*** RECORDS FOR THIS TASK ***
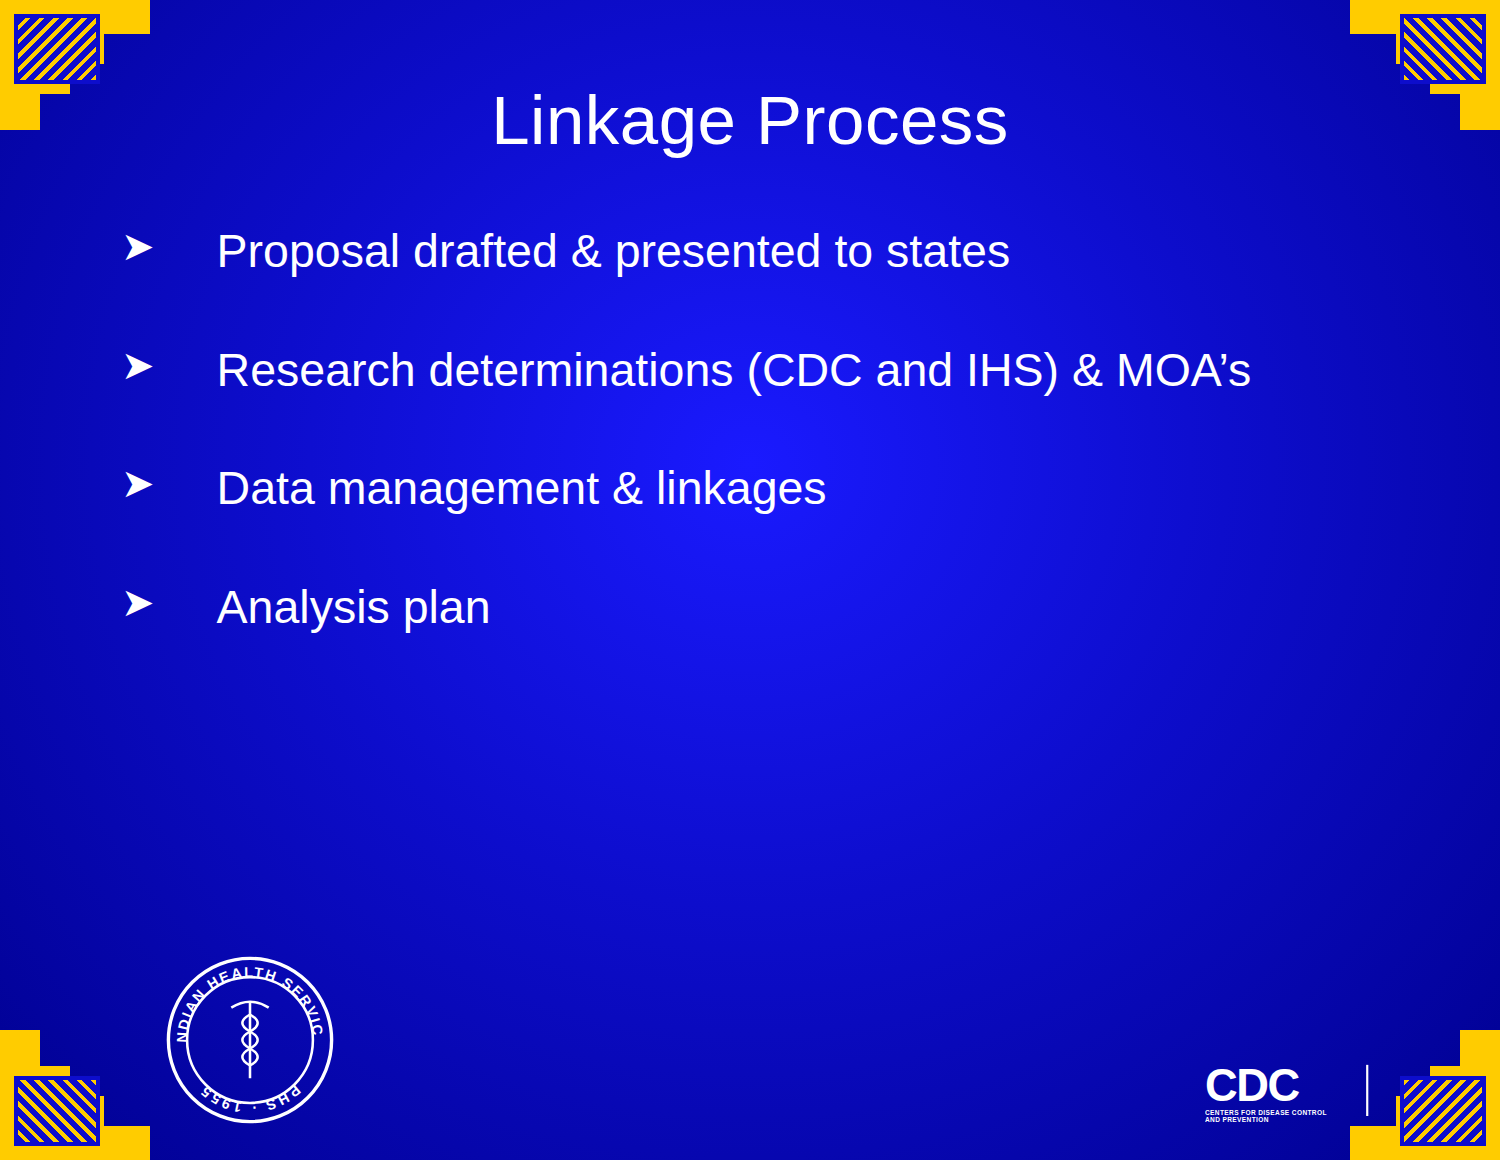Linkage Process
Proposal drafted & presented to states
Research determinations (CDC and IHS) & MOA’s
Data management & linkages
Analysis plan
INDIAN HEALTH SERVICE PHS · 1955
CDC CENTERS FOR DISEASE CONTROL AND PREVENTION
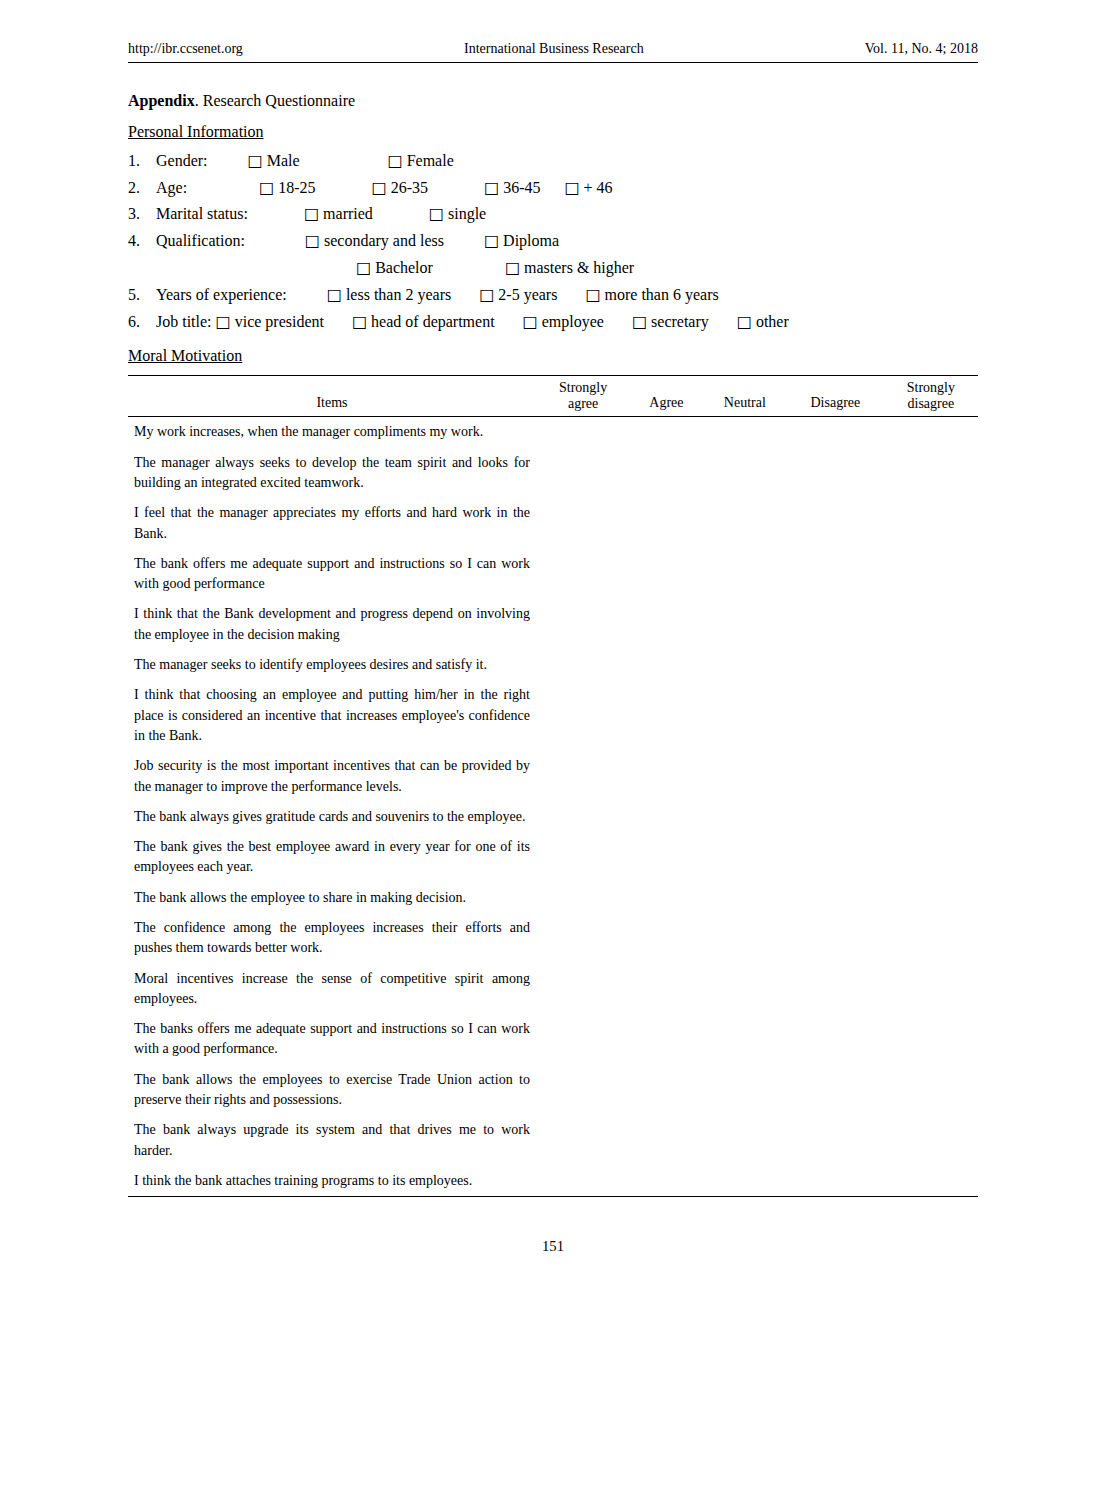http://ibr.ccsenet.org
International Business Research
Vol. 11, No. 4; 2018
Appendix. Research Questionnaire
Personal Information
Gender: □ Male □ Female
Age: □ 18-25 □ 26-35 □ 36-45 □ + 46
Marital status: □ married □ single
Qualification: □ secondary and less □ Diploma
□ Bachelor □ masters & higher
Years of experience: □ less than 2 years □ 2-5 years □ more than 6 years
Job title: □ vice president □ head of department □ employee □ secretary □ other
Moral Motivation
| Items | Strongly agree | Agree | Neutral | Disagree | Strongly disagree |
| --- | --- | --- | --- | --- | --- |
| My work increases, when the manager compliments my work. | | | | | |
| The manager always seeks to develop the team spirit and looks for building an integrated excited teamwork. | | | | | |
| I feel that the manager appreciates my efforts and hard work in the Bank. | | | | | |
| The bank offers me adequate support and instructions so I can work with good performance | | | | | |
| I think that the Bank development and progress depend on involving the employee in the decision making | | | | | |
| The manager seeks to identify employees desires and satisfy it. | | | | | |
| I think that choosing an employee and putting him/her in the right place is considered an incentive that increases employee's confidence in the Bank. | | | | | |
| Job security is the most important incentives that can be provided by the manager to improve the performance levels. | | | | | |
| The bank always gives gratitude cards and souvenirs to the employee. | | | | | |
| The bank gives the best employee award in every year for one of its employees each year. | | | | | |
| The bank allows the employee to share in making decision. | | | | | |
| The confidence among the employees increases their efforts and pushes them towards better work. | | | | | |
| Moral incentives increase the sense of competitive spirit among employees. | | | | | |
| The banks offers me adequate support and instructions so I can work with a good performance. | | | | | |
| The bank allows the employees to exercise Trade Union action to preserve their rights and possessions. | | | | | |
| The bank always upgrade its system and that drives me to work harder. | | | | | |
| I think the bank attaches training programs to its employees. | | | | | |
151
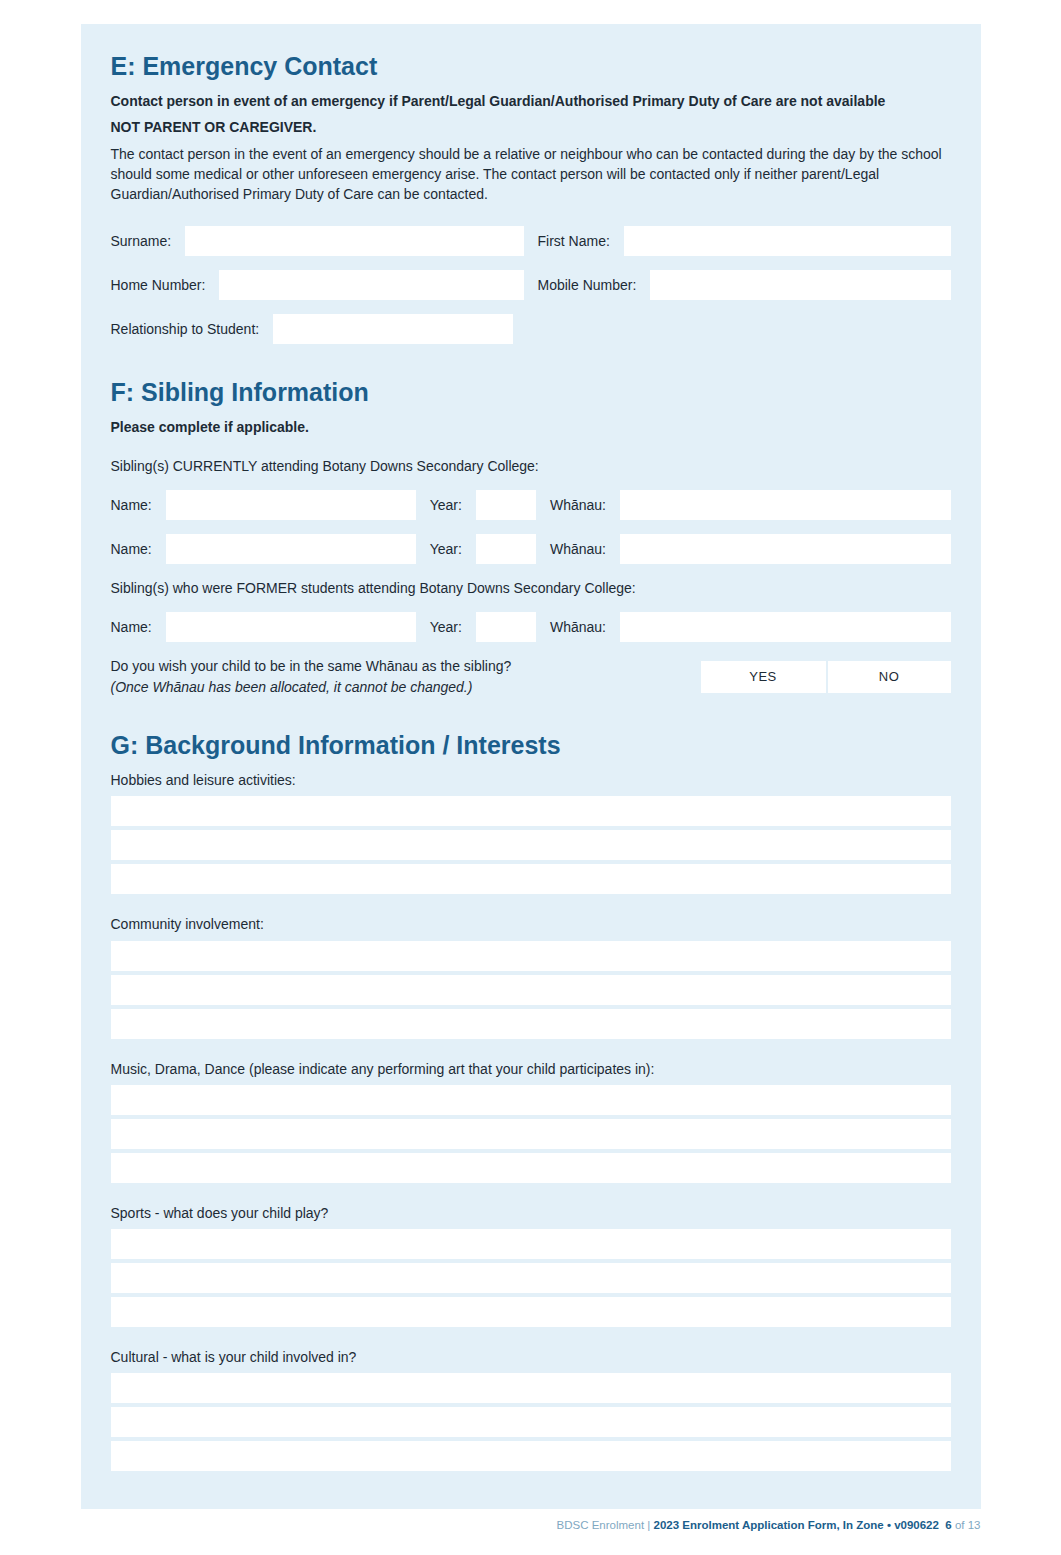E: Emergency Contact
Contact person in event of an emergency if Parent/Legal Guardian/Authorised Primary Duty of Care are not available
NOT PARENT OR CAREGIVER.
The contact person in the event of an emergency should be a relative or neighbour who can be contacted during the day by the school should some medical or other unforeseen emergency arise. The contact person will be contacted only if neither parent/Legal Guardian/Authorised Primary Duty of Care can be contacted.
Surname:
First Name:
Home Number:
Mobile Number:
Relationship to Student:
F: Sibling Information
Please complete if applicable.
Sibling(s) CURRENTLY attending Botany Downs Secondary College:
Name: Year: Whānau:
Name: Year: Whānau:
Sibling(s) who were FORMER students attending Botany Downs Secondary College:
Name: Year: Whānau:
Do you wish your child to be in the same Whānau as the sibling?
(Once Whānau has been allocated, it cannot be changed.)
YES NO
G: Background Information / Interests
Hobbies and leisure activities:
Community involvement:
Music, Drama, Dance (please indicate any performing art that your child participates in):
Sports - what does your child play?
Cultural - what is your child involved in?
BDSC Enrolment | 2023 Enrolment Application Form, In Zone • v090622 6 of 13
***
• [REQUIREMENT] Both the line containing "CDC CENTERS FOR" and the line containing "Marital status: □ married □ single" above belong in the output, as do the lines between them. Print them exactly, without pictures.

• [REPLY]
CDC CENTERS FOR DISEASE CONTROL AND PREVENTION
http://ibr.ccsenet.org
International Business Research
Vol. 11, No. 4; 2018
Appendix. Research Questionnaire
Personal Information
Gender: □ Male □ Female
Age: □ 18-25 □ 26-35 □ 36-45 □ + 46
Marital status: □ married □ single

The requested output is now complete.